Ces images alternent intérieurs et extérieurs des fabriques, dans un mouvement rythmé et contrasté entre le plein et le vide. Comme les verres soufflés, elles sont des empreintes, celles des visages à qui l’artiste fasciné rend hommage ; empreintes d’une activité que la fixité de l’image semble suspendre dans un moment de déprise. Or l’activité jamais ne s’arrête. C’est dans ces entre-deux, à la dimension parfois onirique, que se loge la Firozabad de François Daireaux.
Firozabad, 2012, vidéo, 64 mn (présenté jusqu’au 21 avril)

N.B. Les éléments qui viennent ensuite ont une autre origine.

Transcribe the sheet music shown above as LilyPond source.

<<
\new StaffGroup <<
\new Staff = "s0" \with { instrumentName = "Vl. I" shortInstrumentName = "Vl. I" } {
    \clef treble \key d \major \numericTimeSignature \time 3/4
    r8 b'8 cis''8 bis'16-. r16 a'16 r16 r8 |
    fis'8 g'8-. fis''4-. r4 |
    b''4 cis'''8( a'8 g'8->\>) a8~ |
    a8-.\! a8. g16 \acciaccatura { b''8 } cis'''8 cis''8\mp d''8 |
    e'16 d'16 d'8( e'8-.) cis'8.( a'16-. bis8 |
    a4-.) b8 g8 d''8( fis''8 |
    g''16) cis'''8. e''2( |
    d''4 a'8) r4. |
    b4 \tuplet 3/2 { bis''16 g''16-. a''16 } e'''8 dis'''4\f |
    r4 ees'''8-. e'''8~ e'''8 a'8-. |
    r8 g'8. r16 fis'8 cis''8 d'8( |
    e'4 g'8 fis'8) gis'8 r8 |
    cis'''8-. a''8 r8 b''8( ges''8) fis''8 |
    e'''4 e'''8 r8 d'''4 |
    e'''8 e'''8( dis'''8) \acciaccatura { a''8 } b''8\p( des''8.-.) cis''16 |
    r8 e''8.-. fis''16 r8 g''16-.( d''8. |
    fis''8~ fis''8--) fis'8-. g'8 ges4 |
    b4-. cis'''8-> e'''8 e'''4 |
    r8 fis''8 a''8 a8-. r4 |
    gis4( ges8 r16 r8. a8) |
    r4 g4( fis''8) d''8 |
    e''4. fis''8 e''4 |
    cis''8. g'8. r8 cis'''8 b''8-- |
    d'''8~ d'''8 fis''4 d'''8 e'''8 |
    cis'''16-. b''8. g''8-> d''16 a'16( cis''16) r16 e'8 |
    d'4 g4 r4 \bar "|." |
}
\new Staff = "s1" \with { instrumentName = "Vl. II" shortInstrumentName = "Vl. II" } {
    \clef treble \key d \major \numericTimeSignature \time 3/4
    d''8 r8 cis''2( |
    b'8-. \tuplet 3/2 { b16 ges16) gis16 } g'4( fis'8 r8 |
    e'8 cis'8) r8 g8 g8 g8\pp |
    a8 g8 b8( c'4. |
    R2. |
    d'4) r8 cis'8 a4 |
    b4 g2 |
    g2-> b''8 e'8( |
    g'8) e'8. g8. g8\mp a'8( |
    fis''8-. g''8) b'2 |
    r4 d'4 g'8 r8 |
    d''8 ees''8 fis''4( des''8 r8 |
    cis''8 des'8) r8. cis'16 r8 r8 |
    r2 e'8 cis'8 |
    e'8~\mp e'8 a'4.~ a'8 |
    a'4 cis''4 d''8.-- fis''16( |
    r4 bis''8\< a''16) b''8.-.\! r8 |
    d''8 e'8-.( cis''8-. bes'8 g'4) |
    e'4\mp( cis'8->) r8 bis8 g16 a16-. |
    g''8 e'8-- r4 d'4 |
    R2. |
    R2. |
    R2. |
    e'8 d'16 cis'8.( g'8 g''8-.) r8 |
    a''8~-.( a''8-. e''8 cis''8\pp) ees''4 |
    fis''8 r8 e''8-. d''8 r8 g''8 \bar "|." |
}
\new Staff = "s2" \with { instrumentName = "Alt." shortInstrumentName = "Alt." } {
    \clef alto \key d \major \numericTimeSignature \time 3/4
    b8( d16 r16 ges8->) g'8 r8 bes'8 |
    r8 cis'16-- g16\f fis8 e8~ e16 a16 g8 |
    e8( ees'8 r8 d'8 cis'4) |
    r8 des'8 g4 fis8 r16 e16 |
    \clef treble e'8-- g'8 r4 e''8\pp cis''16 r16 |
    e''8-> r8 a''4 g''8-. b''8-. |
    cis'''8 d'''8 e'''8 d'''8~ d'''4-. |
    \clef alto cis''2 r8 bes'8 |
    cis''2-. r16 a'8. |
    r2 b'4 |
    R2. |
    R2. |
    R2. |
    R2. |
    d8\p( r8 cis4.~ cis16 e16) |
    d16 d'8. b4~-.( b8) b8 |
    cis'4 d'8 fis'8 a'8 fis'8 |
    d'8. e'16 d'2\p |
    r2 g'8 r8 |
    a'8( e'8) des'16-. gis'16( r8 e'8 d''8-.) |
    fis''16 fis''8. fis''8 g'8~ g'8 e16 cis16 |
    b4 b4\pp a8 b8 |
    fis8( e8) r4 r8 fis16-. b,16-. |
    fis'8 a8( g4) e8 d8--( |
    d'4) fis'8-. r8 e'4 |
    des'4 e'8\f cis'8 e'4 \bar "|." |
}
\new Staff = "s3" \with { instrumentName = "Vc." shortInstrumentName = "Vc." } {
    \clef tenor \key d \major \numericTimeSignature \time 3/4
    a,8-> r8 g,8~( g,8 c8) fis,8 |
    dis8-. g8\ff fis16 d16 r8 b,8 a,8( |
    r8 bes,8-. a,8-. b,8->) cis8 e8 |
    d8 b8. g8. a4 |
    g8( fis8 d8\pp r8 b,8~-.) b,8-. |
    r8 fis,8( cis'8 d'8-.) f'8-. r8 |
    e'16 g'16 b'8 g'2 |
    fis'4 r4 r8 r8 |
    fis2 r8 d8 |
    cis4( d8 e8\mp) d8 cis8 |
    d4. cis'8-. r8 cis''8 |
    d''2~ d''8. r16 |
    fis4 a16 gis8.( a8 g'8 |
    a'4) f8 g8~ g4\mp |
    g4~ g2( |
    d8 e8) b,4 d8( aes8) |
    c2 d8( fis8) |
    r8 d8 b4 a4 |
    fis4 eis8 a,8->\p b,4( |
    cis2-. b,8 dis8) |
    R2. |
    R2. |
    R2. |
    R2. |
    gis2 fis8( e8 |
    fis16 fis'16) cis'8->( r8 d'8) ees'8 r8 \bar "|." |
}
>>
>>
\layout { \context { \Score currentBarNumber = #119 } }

A la croisée de l’art vidéo et du documentaire, ce film est le pendant animé de l’ensemble photographique. Les images sous-tendues par un son omniprésent, le souffle de la fournaise, le cliquetis des verres, le leitmotiv du klaxon du train de marchandises, ceux des camions, restituent l’activité incessante de la ville de Firozabad. Les trois quarts des habitants (600 000) y travaillent durement et sans relâche dans environ 400 verreries. Des milliards de « bangles » sont produits quotidiennement et diffusés dans toute l’Inde.

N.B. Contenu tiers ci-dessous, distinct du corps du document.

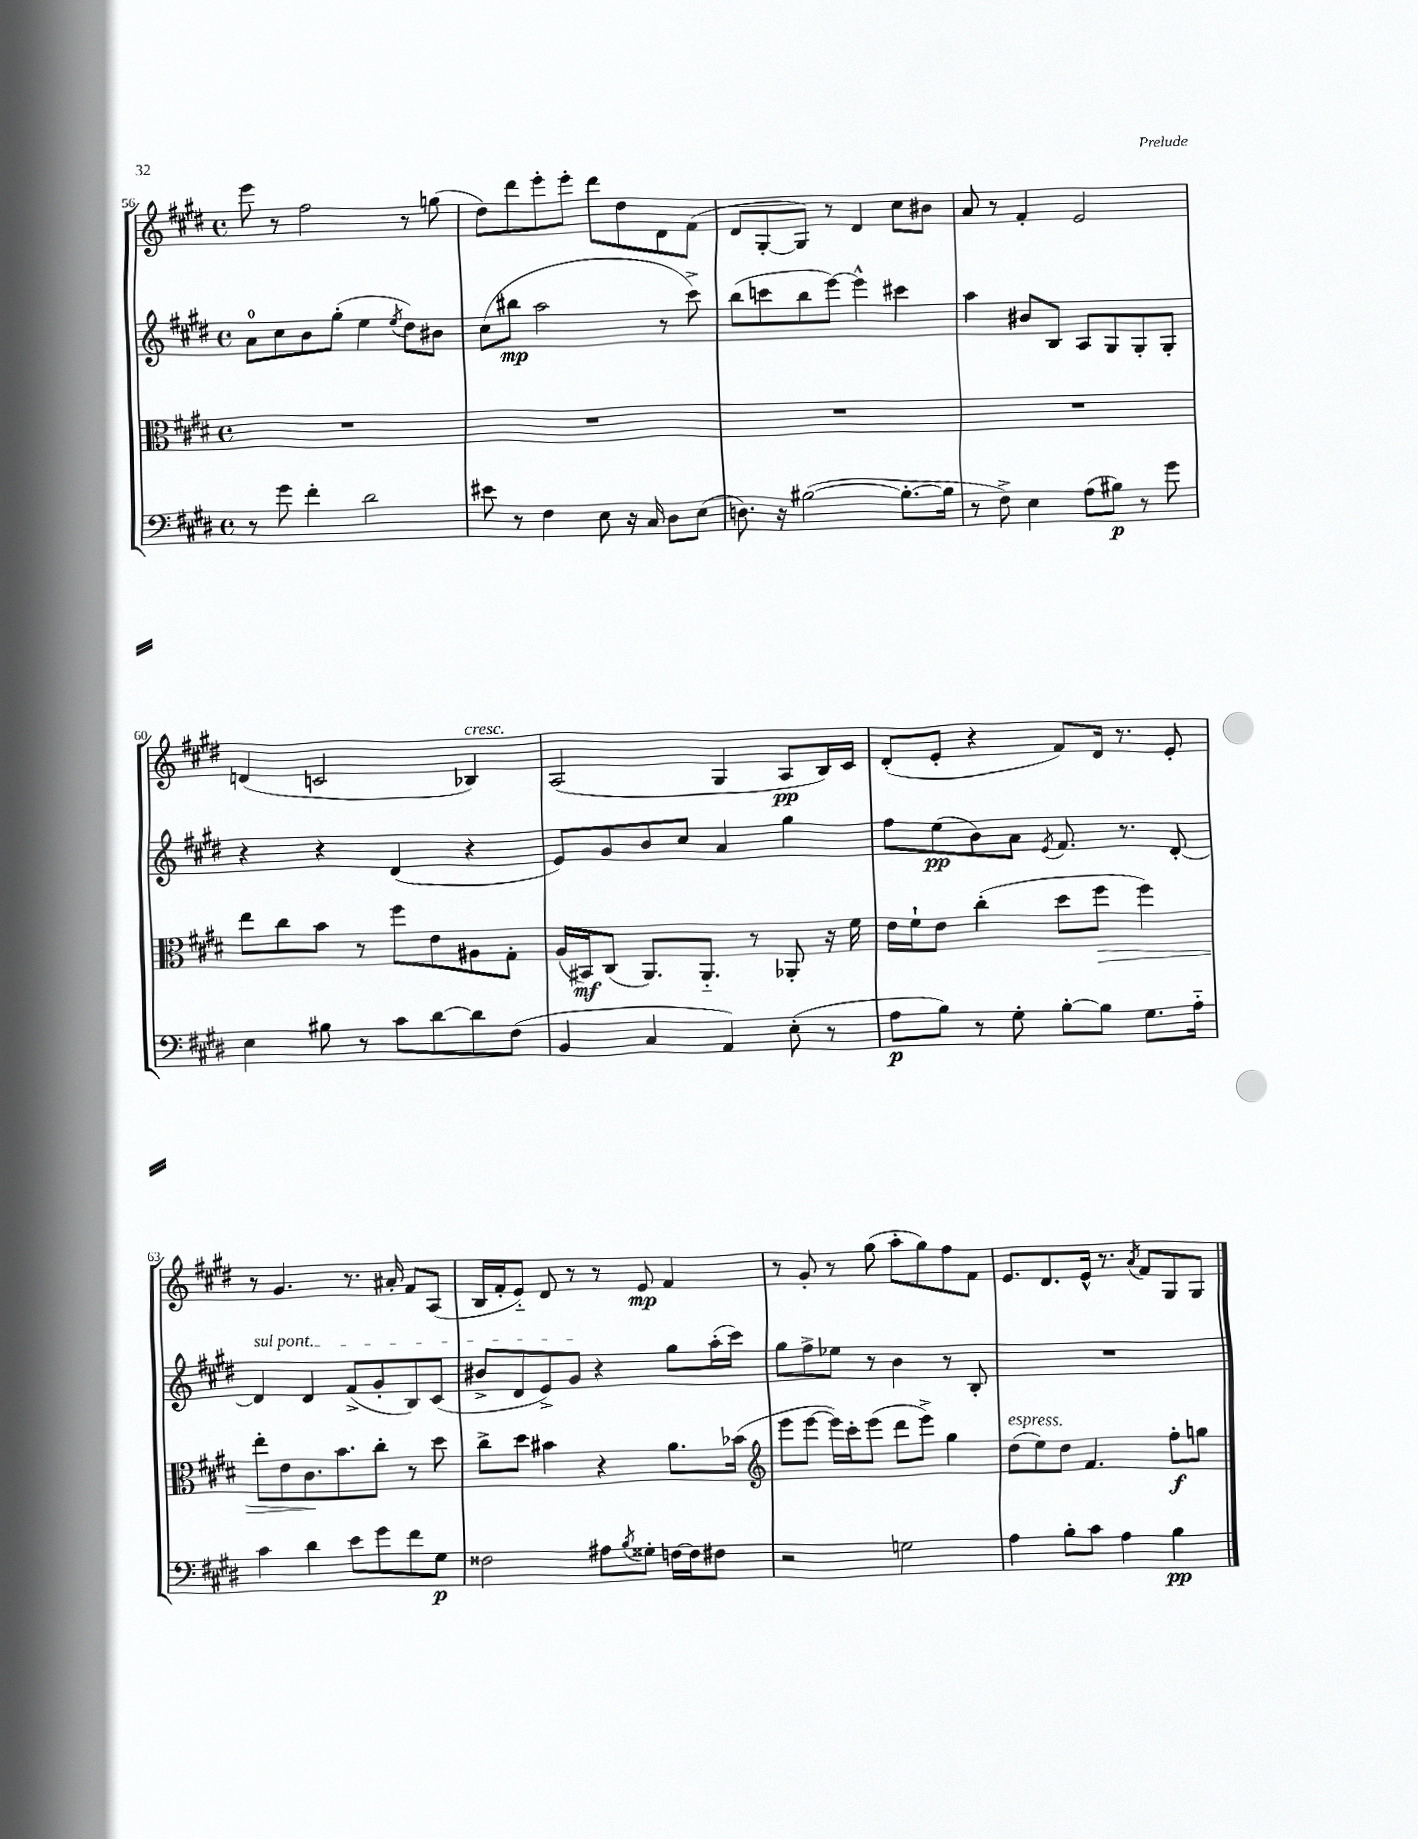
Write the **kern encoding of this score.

**kern	**kern	**kern	**kern
*staff4	*staff3	*staff2	*staff1
*clefF4	*clefC3	*clefG2	*clefG2
*k[f#c#g#d#]	*k[f#c#g#d#]	*k[f#c#g#d#]	*k[f#c#g#d#]
*M4/4	*M4/4	*M4/4	*M4/4
*met(c)	*met(c)	*met(c)	*met(c)
8r	1r	8a\L	8eee\
8g#\	.	8cc#\	8r
4f#'\	.	8b\	2ff#\
.	.	(8gg#'\J	.
2d#\	.	4ee\	.
.	.	8qee/	.
.	.	8dd#\L)	8r
.	.	8b#\J	(8gg\
=	=	=	=
8e#\	1r	(8cc#\L	8dd#\L)
8r	.	8bb#\J	8ddd#\
4F#\	.	2aa\	8eee'\
.	.	.	8eee'\J
8E\	.	.	8ddd#\L
16r	.	.	8dd#\
16C#/	.	.	.
8D#\L	.	8r	8d#\
(8E\J	.	8ccc#^\)	(8f#\J
=	=	=	=
8.D\)	1r	(8bb\L	8d#/L
.	.	8ccc\	[8G#'/
16r	.	.	.
([2B#\	.	8bb\	8G#/]J)
.	.	[8eee\J)	8r
.	.	4eee^^\]	4d#/
8.B#'\_L	.	4ccc#\	8cc#\L
.	.	.	8b#\J
16B#\]Jk	.	.	.
=	=	=	=
8r	1r	4aa\	8a/
8F#^\)	.	.	8r
4E\	.	8b#/L	4f#'/
.	.	8B/J	.
(8A\L	.	8A/L	2e/
8B#\J)	.	8G#/	.
8r	.	8G#'/	.
8g#\	.	8G#'/J	.
=	=	=	=
4E\	8ee\L	4r	(4d/
.	8cc#\	.	.
8B#\	8b\J	4r	2c/
8r	8r	.	.
8c#\L	8ff#\L	(4d#/	.
[8d#\	8e\	.	.
8d#\]	8A#\	4r	4B-/)
(8F#\J	8G#'\J	.	.
=	=	=	=
4BB/	(16A/LL	8e/L)	(2A/
.	16BB#/J)	.	.
.	(8C#/J	8g#/	.
4C#/	8.AA/L)	8b/	.
.	.	8cc#/J	.
.	8.AA'~/J	.	.
4AA/)	.	4a/	4G#/
.	8r	.	.
(8E'\	8AA-'/	4gg#\	8A/L
8r	16r	.	16B/L)
.	16f#\	.	16c#/JJ
=	=	=	=
8A\L	16e\LL	8ff#\L	(8d#'/L
.	16f#`\J	.	.
8B\J)	8e\J	(8ee\	8e'/J
8r	(4cc#'\	8b\)	4r
8G#'\	.	8a\J	.
.	.	8qe/	.
[8B'\L	8dd#\L	8.f#/	8f#/L)
8B\]J	8ff#\J	.	16d#/Jk
.	.	8.r	8.r
8.G#\L	4ff#\)	.	.
.	.	[8d#'/	8e'/
16A'~\Jk	.	.	.
=	=	=	=
4c#\	8ee'\L	4d#/]	8r
.	8e\	.	4.g#/
4d#\	8.c#\	4d#/	.
.	8.b\	.	.
8e\L	.	(8f#^/L	8.r
8g#\	8cc#'\J	8g#'/	.
.	.	.	16a#'/
8f#\	8r	8B/)	8f#/L
8G#\J	8dd#\	(8c#/J	(8A/J
=	=	=	=
2F##\	8cc#^\L	8b#^/L	16B/LL
.	.	.	16f#'/J
.	8dd#\J	8d#/	8e'~/J)
.	4b#\	8e^/)	8d#/
.	.	8g#/J	8r
8A#\L	4r	4r	8r
8qB/	.	.	.
8G##'\J	.	.	8e/
[16F\LL	8.a\L	8gg#\L	4f#/
16F\]J	.	.	.
8F#\J	.	(16aa'\L	.
.	(16b-\Jk	16ccc#\JJ)	.
=	=	=	=
*	*clefG2	*	*
2r	8eee\L	8gg#\L	8r
.	[8eee\J	8ff#^\	8g#'/
.	16eee\]LL)	8ee-\J	8r
.	16ccc#'\J	.	.
.	(8eee\J	8r	(8gg#\
2G\	8ddd#\L	4b\	8aa'\L
.	8eee^\J)	.	8gg#\)
.	4gg#\	8r	8ff#\
.	.	8B'/	8f#\J
=	=	=	=
4A\	(8dd#\L	1r	8.e/L
.	8ee\)	.	.
.	.	.	8.d#/
8B'\L	8dd#\J	.	.
8c#\J	4.f#/	.	16e^^/Jk
.	.	.	8.r
4A\	.	.	.
.	.	.	8qa/
.	.	.	8f#/L
4B\	8ff#'\L	.	8G#/
.	8gg\J	.	8G#/J
==	==	==	==
*-	*-	*-	*-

Entraîné par les images, on pénètre au coeur des fabriques. La caméra filme les corps, plus que les êtres, et leurs gestes quasi-chorégraphiques au fil des étapes de la fabrication des « bangles » : elle saisit un rituel où le corps et l’objet né du souffle, ne font qu’un,
Personnages clés de l’exposition, les « bangles » et les « toras » sont pourtant entourés d’un halo de mystère. Entre absence physique et présence dans les empreintes, ou sous la seule forme de fragments de nuancier dans l’installation, le film opère tout à coup une révélation. L’image et le son dévoilent les bracelets de verre pailletés et bruissants dans toute leur intégralité, extrêmement vivants et vibrants au fil des manipulations.

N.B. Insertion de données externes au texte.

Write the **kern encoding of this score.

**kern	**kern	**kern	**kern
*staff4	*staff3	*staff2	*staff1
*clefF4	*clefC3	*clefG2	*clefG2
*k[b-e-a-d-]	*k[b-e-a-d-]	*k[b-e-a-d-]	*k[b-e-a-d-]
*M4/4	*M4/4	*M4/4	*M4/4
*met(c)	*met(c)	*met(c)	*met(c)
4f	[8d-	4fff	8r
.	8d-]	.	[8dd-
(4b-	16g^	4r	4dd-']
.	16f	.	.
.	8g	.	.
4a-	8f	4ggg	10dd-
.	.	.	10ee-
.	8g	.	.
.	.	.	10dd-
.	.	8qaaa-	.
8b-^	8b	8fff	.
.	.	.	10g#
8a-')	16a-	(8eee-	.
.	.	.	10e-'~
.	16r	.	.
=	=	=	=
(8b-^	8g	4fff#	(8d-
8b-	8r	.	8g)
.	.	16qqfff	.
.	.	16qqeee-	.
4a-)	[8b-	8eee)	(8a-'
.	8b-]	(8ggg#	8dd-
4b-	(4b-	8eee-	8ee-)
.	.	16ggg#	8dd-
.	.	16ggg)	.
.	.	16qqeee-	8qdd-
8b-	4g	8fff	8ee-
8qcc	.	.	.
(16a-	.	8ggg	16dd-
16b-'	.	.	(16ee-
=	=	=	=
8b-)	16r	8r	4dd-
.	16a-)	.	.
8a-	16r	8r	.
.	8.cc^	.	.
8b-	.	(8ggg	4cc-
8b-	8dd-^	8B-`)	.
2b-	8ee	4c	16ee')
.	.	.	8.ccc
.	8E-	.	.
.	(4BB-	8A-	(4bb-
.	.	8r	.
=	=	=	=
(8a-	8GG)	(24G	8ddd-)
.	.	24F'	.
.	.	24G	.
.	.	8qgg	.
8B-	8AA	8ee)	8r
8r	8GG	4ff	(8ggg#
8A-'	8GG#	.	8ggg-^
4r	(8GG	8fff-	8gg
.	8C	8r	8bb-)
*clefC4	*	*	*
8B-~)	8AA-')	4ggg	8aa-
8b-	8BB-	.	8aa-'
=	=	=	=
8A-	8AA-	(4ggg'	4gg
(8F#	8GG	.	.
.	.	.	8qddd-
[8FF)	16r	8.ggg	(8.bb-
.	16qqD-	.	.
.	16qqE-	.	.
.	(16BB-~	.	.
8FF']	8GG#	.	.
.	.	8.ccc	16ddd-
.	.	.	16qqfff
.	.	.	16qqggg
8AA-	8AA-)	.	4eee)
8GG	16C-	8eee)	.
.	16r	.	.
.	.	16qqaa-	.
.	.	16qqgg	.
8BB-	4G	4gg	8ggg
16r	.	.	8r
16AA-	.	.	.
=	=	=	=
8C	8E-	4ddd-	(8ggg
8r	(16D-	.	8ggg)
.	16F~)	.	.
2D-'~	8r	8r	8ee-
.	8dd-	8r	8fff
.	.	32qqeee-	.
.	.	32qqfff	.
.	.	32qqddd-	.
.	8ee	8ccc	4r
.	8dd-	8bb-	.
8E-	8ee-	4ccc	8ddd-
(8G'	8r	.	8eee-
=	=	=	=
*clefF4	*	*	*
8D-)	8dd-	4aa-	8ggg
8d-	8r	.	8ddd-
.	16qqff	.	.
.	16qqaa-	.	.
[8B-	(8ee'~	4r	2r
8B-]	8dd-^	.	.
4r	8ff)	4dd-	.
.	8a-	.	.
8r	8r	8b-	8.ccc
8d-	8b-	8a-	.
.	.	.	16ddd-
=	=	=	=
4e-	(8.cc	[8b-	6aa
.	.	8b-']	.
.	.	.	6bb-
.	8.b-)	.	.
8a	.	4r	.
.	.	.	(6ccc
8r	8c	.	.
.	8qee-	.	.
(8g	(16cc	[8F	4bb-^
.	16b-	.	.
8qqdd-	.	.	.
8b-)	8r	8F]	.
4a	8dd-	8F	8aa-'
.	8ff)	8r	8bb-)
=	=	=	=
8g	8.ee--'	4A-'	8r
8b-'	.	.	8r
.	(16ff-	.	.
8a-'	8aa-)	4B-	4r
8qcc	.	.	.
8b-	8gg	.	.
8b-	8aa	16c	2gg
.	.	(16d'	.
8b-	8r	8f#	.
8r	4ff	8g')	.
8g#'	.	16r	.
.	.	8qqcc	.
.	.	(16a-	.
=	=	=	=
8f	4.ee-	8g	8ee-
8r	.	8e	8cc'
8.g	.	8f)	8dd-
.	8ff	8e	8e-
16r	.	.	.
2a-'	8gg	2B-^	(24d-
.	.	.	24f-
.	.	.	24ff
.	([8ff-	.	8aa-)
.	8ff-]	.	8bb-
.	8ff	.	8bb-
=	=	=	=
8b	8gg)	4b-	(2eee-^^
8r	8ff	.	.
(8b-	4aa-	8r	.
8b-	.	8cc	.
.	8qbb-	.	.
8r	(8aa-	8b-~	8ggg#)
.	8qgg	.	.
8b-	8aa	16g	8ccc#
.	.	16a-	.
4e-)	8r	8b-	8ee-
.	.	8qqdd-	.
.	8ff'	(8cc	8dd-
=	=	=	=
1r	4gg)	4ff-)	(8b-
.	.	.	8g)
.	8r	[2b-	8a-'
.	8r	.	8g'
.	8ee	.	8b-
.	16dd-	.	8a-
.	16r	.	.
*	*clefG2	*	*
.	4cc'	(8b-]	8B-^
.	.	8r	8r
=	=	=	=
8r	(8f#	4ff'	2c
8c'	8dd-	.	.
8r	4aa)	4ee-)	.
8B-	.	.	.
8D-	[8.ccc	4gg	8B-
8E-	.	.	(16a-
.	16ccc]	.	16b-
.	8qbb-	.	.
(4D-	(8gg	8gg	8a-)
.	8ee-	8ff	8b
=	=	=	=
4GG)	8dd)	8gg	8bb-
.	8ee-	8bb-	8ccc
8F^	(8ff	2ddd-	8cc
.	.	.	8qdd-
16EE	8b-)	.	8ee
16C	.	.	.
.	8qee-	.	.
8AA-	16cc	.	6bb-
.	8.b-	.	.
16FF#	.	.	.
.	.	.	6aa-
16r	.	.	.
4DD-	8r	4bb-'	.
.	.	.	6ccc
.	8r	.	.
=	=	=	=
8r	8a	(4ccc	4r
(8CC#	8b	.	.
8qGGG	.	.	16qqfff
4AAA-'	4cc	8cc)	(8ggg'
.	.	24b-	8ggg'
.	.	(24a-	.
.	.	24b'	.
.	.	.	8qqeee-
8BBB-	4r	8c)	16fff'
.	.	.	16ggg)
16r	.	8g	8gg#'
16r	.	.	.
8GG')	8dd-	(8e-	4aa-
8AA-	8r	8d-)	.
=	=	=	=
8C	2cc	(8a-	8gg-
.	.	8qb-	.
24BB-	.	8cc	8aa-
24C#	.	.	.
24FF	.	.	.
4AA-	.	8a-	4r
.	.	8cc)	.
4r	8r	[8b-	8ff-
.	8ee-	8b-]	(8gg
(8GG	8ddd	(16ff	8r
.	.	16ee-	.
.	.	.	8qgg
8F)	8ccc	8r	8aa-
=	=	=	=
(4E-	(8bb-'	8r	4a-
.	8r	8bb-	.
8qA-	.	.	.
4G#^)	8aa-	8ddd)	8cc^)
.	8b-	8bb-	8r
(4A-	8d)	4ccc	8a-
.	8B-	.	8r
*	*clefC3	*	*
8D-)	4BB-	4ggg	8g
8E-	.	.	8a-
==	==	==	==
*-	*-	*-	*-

A l’extérieur des usines, d’autres gestes s’ajoutent à ceux des verriers, d’autres objets complètent les bracelets, les uns et les autres échos aux oeuvres vidéos et photographiques antérieures de François Daireaux condensées dans ce film. Un film qui tente aussi de circonscrire la ville de Firozabad dont l’activité industrielle bien que très artisanale fait se côtoyer mondialisation, néolibéralisme et vie traditionnelle.
Ce film de longue durée, réalisé sur deux ans, livre aussi la Firozabad de François Daireaux : il est à voir comme le défilement de sa mémoire de son aventure « firozabie ».